▶ [TASK INSTRUCTIONS] Reproduce exactly the lines from the one containing "Ausflugsziele" through the last line of the data, both ends included.

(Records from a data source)
· · · · ·
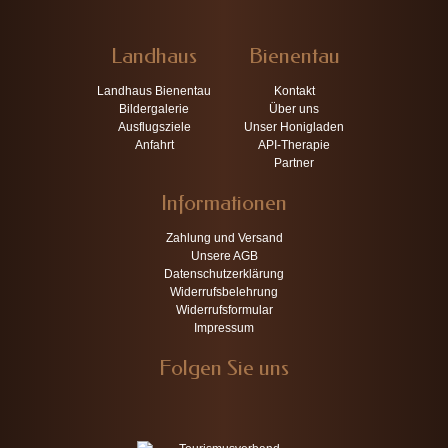
Landhaus
Bienentau
Landhaus Bienentau
Kontakt
Bildergalerie
Über uns
Ausflugsziele
Unser Honigladen
Anfahrt
API-Therapie
Partner
Informationen
Zahlung und Versand
Unsere AGB
Datenschutzerklärung
Widerrufsbelehrung
Widerrufsformular
Impressum
Folgen Sie uns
· · · · ·
▶ [ANSWER SPACE]
Ausflugsziele
Unser Honigladen
Anfahrt
API-Therapie
Partner
Informationen
Zahlung und Versand
Unsere AGB
Datenschutzerklärung
Widerrufsbelehrung
Widerrufsformular
Impressum
Folgen Sie uns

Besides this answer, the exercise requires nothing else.